PROBLEM REQUIREMENTS =>
Start with the first line of the records below. Output each line exactly, ending with the one that contains "81, 338, 248]".

Stored items

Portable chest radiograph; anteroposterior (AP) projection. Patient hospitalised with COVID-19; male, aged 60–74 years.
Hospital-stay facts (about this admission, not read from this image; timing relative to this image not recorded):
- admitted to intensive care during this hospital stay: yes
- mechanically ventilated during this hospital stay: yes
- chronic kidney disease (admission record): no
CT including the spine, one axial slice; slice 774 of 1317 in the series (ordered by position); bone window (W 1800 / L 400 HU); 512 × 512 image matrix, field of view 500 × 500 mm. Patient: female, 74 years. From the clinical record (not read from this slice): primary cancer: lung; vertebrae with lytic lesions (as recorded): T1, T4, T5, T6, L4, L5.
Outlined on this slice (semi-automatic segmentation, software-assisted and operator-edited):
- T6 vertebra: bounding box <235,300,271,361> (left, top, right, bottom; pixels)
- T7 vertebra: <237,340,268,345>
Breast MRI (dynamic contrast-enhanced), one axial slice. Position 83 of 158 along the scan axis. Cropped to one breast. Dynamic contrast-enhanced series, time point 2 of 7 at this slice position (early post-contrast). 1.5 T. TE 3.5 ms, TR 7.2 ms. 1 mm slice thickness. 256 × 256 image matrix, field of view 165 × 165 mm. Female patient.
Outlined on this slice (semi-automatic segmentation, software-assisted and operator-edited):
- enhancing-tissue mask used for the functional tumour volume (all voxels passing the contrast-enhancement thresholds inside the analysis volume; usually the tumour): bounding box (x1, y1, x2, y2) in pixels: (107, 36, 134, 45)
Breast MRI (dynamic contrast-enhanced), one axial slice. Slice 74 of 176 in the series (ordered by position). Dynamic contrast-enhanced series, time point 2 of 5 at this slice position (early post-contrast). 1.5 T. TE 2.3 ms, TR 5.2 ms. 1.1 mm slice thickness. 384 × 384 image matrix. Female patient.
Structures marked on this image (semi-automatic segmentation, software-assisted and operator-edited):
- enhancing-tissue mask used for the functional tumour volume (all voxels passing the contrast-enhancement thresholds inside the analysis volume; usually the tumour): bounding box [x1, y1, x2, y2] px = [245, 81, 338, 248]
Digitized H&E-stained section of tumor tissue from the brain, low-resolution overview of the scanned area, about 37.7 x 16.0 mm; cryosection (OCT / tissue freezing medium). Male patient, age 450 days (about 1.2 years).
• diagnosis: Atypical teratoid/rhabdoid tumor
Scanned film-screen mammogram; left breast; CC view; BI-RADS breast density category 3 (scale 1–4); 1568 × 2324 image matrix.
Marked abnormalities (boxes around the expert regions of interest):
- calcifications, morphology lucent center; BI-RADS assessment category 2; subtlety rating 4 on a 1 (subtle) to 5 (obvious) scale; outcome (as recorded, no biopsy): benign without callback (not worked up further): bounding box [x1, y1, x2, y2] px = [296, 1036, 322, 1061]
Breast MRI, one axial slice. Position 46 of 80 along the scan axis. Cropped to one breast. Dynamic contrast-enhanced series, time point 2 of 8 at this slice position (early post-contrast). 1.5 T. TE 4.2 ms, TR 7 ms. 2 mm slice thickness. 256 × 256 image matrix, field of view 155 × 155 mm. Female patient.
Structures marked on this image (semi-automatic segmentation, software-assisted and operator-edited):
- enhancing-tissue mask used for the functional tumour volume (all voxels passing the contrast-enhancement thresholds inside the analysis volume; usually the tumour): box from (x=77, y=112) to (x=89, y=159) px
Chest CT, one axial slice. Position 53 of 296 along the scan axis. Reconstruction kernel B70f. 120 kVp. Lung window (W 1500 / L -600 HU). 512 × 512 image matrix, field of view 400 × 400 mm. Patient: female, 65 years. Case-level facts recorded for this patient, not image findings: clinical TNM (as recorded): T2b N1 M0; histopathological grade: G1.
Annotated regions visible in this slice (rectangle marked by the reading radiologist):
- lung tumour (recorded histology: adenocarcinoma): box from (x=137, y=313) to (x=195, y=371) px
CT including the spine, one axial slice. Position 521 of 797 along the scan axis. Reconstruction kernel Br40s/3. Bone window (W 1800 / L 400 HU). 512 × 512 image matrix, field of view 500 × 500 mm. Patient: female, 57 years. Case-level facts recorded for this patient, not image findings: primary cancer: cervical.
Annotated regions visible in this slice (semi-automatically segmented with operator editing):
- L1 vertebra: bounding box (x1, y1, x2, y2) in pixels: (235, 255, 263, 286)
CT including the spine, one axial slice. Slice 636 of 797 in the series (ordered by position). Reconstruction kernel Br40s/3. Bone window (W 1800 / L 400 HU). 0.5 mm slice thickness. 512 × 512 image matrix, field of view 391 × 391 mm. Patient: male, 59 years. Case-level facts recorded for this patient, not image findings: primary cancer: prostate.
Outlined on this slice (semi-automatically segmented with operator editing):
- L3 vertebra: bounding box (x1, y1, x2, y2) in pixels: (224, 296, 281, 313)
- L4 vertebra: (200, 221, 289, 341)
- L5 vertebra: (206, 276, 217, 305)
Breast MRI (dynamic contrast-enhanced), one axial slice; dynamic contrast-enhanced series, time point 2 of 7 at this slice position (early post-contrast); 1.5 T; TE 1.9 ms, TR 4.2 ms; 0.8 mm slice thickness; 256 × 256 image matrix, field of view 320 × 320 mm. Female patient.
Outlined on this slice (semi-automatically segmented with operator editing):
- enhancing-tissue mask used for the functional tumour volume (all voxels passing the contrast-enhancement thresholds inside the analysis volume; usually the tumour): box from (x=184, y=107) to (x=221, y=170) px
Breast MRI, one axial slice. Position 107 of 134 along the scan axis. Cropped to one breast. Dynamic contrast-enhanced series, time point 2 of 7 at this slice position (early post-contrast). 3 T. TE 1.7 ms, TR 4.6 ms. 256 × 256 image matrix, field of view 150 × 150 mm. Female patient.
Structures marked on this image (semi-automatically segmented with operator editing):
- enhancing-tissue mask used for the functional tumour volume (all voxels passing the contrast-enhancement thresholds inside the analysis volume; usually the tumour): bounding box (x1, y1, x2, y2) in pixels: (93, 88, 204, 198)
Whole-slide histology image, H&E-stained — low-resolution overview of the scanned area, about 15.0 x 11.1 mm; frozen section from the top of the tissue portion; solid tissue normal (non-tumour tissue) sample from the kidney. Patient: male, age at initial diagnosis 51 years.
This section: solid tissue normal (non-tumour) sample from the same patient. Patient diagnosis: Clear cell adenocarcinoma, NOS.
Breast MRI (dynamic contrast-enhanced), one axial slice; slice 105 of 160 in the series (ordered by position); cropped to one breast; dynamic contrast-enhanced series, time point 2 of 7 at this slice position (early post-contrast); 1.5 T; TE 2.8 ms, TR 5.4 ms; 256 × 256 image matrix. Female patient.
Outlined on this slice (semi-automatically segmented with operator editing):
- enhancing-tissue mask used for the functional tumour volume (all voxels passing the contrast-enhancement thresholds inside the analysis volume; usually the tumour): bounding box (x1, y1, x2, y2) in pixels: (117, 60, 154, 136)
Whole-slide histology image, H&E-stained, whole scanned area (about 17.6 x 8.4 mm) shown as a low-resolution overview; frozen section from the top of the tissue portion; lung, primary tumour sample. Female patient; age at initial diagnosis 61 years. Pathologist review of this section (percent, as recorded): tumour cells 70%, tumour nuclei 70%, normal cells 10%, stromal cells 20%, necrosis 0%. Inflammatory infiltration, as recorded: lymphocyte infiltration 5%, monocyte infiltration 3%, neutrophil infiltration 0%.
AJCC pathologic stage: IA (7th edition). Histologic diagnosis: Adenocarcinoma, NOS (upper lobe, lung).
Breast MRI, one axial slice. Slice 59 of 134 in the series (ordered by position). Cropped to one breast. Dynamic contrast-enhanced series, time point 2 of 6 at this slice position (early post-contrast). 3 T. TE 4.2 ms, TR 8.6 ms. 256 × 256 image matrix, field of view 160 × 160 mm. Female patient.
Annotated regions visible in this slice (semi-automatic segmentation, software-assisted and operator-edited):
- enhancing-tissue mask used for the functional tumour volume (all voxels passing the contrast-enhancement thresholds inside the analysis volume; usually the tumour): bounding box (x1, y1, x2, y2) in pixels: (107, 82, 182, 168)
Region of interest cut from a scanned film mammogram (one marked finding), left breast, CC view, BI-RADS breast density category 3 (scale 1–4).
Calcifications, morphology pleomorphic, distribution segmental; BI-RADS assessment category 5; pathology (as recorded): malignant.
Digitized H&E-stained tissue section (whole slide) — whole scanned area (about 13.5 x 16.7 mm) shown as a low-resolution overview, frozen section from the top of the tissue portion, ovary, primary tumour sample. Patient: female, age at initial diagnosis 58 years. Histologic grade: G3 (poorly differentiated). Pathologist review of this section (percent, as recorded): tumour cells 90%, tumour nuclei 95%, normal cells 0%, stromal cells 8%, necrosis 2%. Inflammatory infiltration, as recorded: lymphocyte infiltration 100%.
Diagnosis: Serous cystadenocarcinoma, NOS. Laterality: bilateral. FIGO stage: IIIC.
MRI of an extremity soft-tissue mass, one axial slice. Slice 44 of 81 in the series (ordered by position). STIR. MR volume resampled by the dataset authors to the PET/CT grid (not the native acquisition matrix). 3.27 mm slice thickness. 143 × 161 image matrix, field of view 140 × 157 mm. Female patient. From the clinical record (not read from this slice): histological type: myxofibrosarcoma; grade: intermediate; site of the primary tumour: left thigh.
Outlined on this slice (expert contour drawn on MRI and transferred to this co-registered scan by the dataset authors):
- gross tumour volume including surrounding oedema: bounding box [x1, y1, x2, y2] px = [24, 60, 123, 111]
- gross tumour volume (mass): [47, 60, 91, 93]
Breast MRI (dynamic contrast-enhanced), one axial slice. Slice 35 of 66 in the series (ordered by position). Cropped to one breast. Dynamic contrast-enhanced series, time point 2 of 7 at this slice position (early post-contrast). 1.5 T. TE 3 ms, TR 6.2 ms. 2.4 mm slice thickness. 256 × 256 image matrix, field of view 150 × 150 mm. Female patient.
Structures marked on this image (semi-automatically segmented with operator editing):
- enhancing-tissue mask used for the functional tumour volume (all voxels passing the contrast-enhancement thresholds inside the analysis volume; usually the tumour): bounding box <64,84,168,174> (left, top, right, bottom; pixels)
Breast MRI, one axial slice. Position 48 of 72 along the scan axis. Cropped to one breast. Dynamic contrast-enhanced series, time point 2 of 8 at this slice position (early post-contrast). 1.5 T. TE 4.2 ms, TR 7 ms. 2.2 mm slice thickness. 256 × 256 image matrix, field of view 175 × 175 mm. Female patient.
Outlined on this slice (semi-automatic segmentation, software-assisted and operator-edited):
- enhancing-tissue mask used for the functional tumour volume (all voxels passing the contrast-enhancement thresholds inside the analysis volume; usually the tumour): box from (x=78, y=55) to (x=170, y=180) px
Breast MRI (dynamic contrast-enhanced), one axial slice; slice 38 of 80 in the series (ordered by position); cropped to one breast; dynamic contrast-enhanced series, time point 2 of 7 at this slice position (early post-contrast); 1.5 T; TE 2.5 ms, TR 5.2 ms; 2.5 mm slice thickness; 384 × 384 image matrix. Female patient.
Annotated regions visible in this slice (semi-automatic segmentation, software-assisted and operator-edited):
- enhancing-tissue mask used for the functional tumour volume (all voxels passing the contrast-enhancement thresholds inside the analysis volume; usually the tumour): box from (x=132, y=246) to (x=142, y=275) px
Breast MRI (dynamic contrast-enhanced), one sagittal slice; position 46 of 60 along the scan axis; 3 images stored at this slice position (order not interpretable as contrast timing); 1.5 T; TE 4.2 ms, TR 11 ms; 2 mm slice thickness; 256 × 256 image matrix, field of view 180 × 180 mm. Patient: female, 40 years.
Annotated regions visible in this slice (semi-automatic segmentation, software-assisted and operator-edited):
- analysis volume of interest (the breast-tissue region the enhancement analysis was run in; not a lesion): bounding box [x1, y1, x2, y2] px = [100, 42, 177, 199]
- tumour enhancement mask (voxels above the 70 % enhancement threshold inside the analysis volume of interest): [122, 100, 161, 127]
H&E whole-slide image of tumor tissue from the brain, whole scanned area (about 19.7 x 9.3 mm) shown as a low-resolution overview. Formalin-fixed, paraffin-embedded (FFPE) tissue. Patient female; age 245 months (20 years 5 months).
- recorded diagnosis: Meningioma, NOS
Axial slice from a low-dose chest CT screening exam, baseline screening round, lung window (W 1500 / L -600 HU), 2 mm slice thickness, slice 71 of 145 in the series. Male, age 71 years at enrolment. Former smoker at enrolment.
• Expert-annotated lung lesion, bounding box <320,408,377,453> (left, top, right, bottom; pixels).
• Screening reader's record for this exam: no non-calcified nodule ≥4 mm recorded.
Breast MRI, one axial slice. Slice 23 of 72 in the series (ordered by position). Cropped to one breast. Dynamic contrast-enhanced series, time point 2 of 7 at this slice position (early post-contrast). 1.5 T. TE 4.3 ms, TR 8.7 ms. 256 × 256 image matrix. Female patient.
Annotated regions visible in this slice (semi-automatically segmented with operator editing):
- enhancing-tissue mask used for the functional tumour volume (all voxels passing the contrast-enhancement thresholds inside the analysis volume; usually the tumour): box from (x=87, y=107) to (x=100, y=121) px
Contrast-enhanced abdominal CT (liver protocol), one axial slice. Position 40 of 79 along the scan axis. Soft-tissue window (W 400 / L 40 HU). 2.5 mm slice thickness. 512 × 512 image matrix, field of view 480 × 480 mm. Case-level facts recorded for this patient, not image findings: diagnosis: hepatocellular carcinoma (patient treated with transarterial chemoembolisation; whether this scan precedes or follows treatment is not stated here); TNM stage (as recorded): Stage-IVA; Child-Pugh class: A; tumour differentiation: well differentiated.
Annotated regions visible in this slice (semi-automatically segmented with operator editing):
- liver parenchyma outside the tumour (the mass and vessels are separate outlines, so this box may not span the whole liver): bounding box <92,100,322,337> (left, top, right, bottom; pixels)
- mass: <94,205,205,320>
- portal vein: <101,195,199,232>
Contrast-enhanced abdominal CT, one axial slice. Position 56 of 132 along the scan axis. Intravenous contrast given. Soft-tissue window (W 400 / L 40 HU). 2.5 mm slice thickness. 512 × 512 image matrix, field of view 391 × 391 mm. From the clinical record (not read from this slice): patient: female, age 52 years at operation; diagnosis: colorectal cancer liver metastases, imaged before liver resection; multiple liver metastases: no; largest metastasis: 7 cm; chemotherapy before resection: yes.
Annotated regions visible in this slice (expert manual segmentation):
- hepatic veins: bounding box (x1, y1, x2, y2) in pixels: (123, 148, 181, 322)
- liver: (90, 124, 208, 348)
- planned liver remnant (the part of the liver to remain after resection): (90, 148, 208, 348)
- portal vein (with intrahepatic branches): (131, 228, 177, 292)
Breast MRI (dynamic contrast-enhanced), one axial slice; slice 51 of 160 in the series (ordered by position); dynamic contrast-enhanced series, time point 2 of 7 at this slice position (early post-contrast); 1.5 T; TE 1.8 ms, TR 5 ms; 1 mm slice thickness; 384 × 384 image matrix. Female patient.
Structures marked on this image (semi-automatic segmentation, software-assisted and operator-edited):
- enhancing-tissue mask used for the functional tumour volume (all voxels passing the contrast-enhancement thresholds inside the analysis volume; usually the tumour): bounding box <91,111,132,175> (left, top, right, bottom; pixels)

RESPONSE TO THE EXERCISE =>
Portable chest radiograph; anteroposterior (AP) projection. Patient hospitalised with COVID-19; male, aged 60–74 years.
Hospital-stay facts (about this admission, not read from this image; timing relative to this image not recorded):
- admitted to intensive care during this hospital stay: yes
- mechanically ventilated during this hospital stay: yes
- chronic kidney disease (admission record): no
CT including the spine, one axial slice; slice 774 of 1317 in the series (ordered by position); bone window (W 1800 / L 400 HU); 512 × 512 image matrix, field of view 500 × 500 mm. Patient: female, 74 years. From the clinical record (not read from this slice): primary cancer: lung; vertebrae with lytic lesions (as recorded): T1, T4, T5, T6, L4, L5.
Outlined on this slice (semi-automatic segmentation, software-assisted and operator-edited):
- T6 vertebra: bounding box <235,300,271,361> (left, top, right, bottom; pixels)
- T7 vertebra: <237,340,268,345>
Breast MRI (dynamic contrast-enhanced), one axial slice. Position 83 of 158 along the scan axis. Cropped to one breast. Dynamic contrast-enhanced series, time point 2 of 7 at this slice position (early post-contrast). 1.5 T. TE 3.5 ms, TR 7.2 ms. 1 mm slice thickness. 256 × 256 image matrix, field of view 165 × 165 mm. Female patient.
Outlined on this slice (semi-automatic segmentation, software-assisted and operator-edited):
- enhancing-tissue mask used for the functional tumour volume (all voxels passing the contrast-enhancement thresholds inside the analysis volume; usually the tumour): bounding box (x1, y1, x2, y2) in pixels: (107, 36, 134, 45)
Breast MRI (dynamic contrast-enhanced), one axial slice. Slice 74 of 176 in the series (ordered by position). Dynamic contrast-enhanced series, time point 2 of 5 at this slice position (early post-contrast). 1.5 T. TE 2.3 ms, TR 5.2 ms. 1.1 mm slice thickness. 384 × 384 image matrix. Female patient.
Structures marked on this image (semi-automatic segmentation, software-assisted and operator-edited):
- enhancing-tissue mask used for the functional tumour volume (all voxels passing the contrast-enhancement thresholds inside the analysis volume; usually the tumour): bounding box [x1, y1, x2, y2] px = [245, 81, 338, 248]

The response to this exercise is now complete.